I have however never used the murmur3 mapping you showed, so am not sure how that behaves.

I'm not quite sure what to make of that. Was that with 1.7 or 6.4?

Since I'm only seeing the incorrect hashes with 1.7, the implication seems to be that something internal to ES has a precision issue in 1.7 that was fixed in 6.4.

The way the murmur3 mapping works you send it a string and then the string is hashed, and the hashed value is stored. The client never calculates or sends the hash value, so it must be an internal imprecision.

Also, your example seems to imply that one should always send numbers to ES as strings, which is a bit counter intuitive.

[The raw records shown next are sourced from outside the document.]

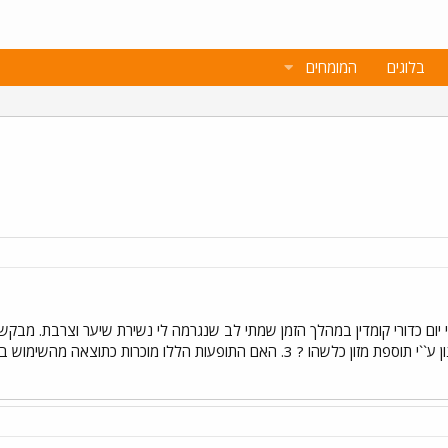
בלוגים
המומחים
ת הללו מוכרות כתוצאה מהשימוש בתרופה ? בתודה ובברכה רוני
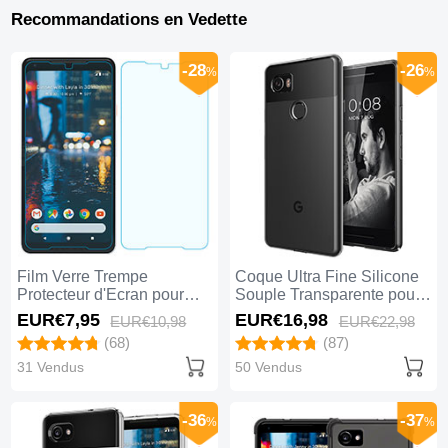
Recommandations en Vedette
-28
-26
%
%
Film Verre Trempe
Coque Ultra Fine Silicone
Protecteur d'Ecran pour
Souple Transparente pour
Google Pixel 2 XL Clair
Google Pixel 2 XL Clair
EUR€7,
95
EUR€16,
98
EUR€10,
98
EUR€22,
98
(68)
(87)
31 Vendus
50 Vendus
-36
-37
%
%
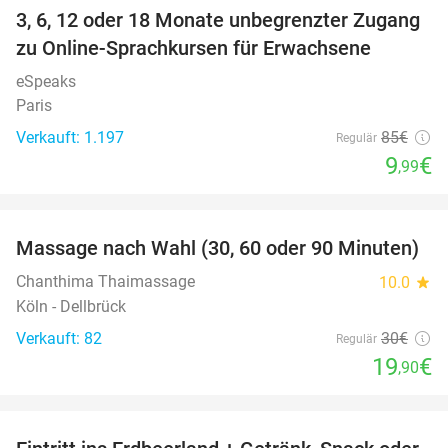
3, 6, 12 oder 18 Monate unbegrenzter Zugang
88%
zu Online-Sprachkursen für Erwachsene
eSpeaks
Paris
Verkauft: 1.197
85€
Regulär
9
€
,99
favorite_border
Massage nach Wahl (30, 60 oder 90 Minuten)
34%
Chanthima Thaimassage
10.0
star
Köln - Dellbrück
Verkauft: 82
30€
Regulär
19
€
,90
favorite_border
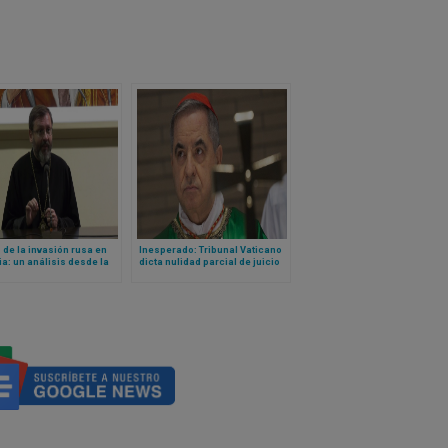
 de la invasión rusa en
Inesperado: Tribunal Vaticano
a: un análisis desde la
dicta nulidad parcial de juicio
a
contra cardenal Becciu y pide
repetirlo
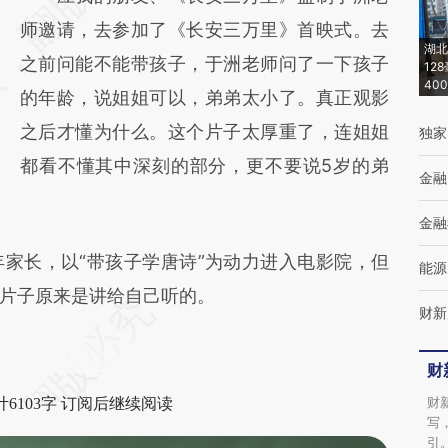
[https://a.caixin.com/bfAOtWSO]
师邀请，去参加了《长安三万里》首映式。去
(https://a.caixin.com/bfAOtWSO)提炼总结而
湖北
之前问能不能带孩子，于洲老师问了一下孩子
成，可能与原文真实意图存在偏差。不代表财
12
40
的年龄，说姐姐可以，弟弟太小了。真正观影
新观点和立场。推荐点击链接阅读原文细致比
之后才懂为什么。这个片子太厚重了，连姐姐
独家
对和校验。
都看不懂其中深刻的部分，更不要说5岁的弟
金融
金融
长，以“带孩子学唐诗”为动力进入电影院，但
能源
片子原来是讲给自己听的。
财新
财
财
6103字 订阅后继续阅读
写
引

If I return the documents via curl I get the right value, so the issue in my example seems to be how the JavaScript in my browser decodes it. Do you get the same value if you fetch the document via Python and curl? Any difference between 1.7 and 6.4?

1 Like

Ohhhhh... you're totally right. I was checking values from our old cluster in Marvel and for our new cluster via the Python DSL. If I check the old version via Python as well, the number is the same. I feel very silly for not checking that before.

Thank you so much for walking me through this!

This topic was automatically closed 28 days after the last reply. New replies are no longer allowed.